Pour beaucoup, envisager de faire marche arrière relève carrément de l’utopie. Difficile, en effet, de songer à retirer des droits à ceux qui dictent les règles du jeu et bénéficient toujours de l’oreille attentive du législateur, lorsque vient le temps de défendre leurs intérêts. Voilà le véritable défi : le phénomène de l’érosion de l’assiette fiscale corporative, que l’on observe dans à peu près tous les pays du monde, se produit en toute légalité. En effet, pourquoi violer la loi si les régimes fiscaux sont taillés sur mesure pour répondre aux exigences des entreprises multinationales ?
La loi sur mesure
L’OCDE reconnaît l’érosion de la base fiscale corporative comme un problème alarmant et urgent, partout dans le monde. Dans un volumineux rapport paru en 2015, l’organisation dressait la liste des pratiques de « planification » qui provoquent cette érosion inquiétante. Les entreprises ont accès à des stratagèmes leur permettant de minimiser leurs redevances fiscales dans tous les pays où ils font affaire, et de rapatrier leurs profits en échappant à tout prélèvement, ou presque.

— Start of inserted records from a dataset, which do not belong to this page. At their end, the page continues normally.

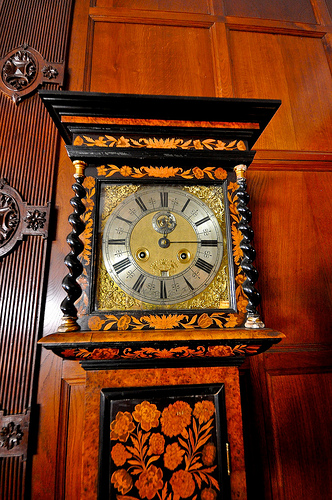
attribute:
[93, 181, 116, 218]
handle — gold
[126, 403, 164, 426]
flower — carved, drawn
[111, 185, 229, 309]
clock — wood, gold, silver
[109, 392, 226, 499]
design — floral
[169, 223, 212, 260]
hands — thin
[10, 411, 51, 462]
hinge — brass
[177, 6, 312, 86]
panel — wood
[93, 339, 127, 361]
carving — wood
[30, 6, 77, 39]
frame — wooden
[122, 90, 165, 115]
board — wooden, brown, new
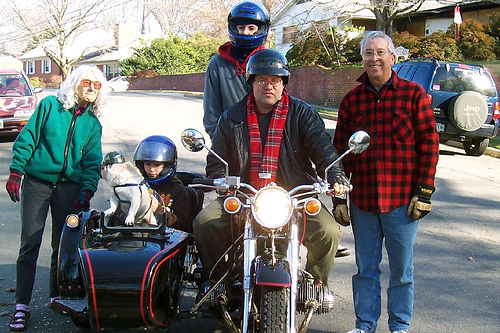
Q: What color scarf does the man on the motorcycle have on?
A: Red plaid.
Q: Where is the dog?
A: In sidecar.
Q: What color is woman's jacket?
A: Green.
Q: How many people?
A: Five.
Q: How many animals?
A: One.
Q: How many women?
A: One woman.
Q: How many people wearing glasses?
A: Three.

Ces aménagements corporatifs ne sont pas motivés par des raisons économiques. Elles ne procurent aucun avantage commercial, elles sont neutres sur le plan comptable, mais elles permettent de réduire le taux effectif d’imposition des contribuables corporatifs qui œuvrent dans plus d’un champ d’activité.
Par ailleurs, la mondialisation économique a donné lieu à une véritable concurrence fiscale entre les États, qui utilisent désormais leurs régimes d’imposition comme des appâts pour les investisseurs. De plus, les conventions fiscales entre différents pays ont explosé au cours des vingt dernières années, afin de coordonner les avantages fiscaux offerts aux entreprises pour assurer une concurrence « saine » entre les États.
Une base fiscale fantôme
La proportion occupée par la sphère financière dans l’économie mondiale a atteint des proportions déraisonnables. Les leçons de la crise de 2008 ont, semble-t-il, été vite oubliées. L’industrie et le commerce numériques explosent, avec des géants comme Facebook et Amazon. Or, ces entreprises, dont on dit qu’elles incarnent « l’économie de l’avenir », ne tirent pas leurs profits de leur main-d’œuvre, mais de l’activité et des données de leurs usagers. Ainsi, les sources de création de valeurs se dématérialisent, et toute une strate de la population — les travailleurs — se voit privée d’accès à un moyen de subsistance. Mais plus encore, les États se voient ainsi confisquer des revenus essentiels pour financer leurs institutions et assurer le bien-être de leur population.
D’un côté, les ponctions sont plus faibles auprès des salarié-es et de la classe moyenne qui gagnent moins d’argent, et les grandes entreprises, qui elles s’enrichissent, continuent de bénéficier de sauf-conduits fiscaux grâce auxquels ils abritent leur fortune. Or, une question se pose très sérieusement : qui, à l’avenir, financera nos institutions et nos mesures de solidarité sociale, si les travailleurs n’ont plus de salaires, et si non seulement on laisse les fortunes échapper à l’impôt, mais que la base fiscale elle-même disparaît ?
Cela nous révèle que l’évitement fiscal et le capitalisme mondialisé, dans tout ce qu’il a de plus sauvage et destructeur, sont en réalité les deux lames d’un même ciseau. Elles travaillent ensemble à tailler en pièces tous les mécanismes de redistribution de la richesse et les instruments de solidarité sociale ; elles dépossèdent progressivement les travailleurs et les gens ordinaires, tout en consolidant les privilèges de la classe dominante.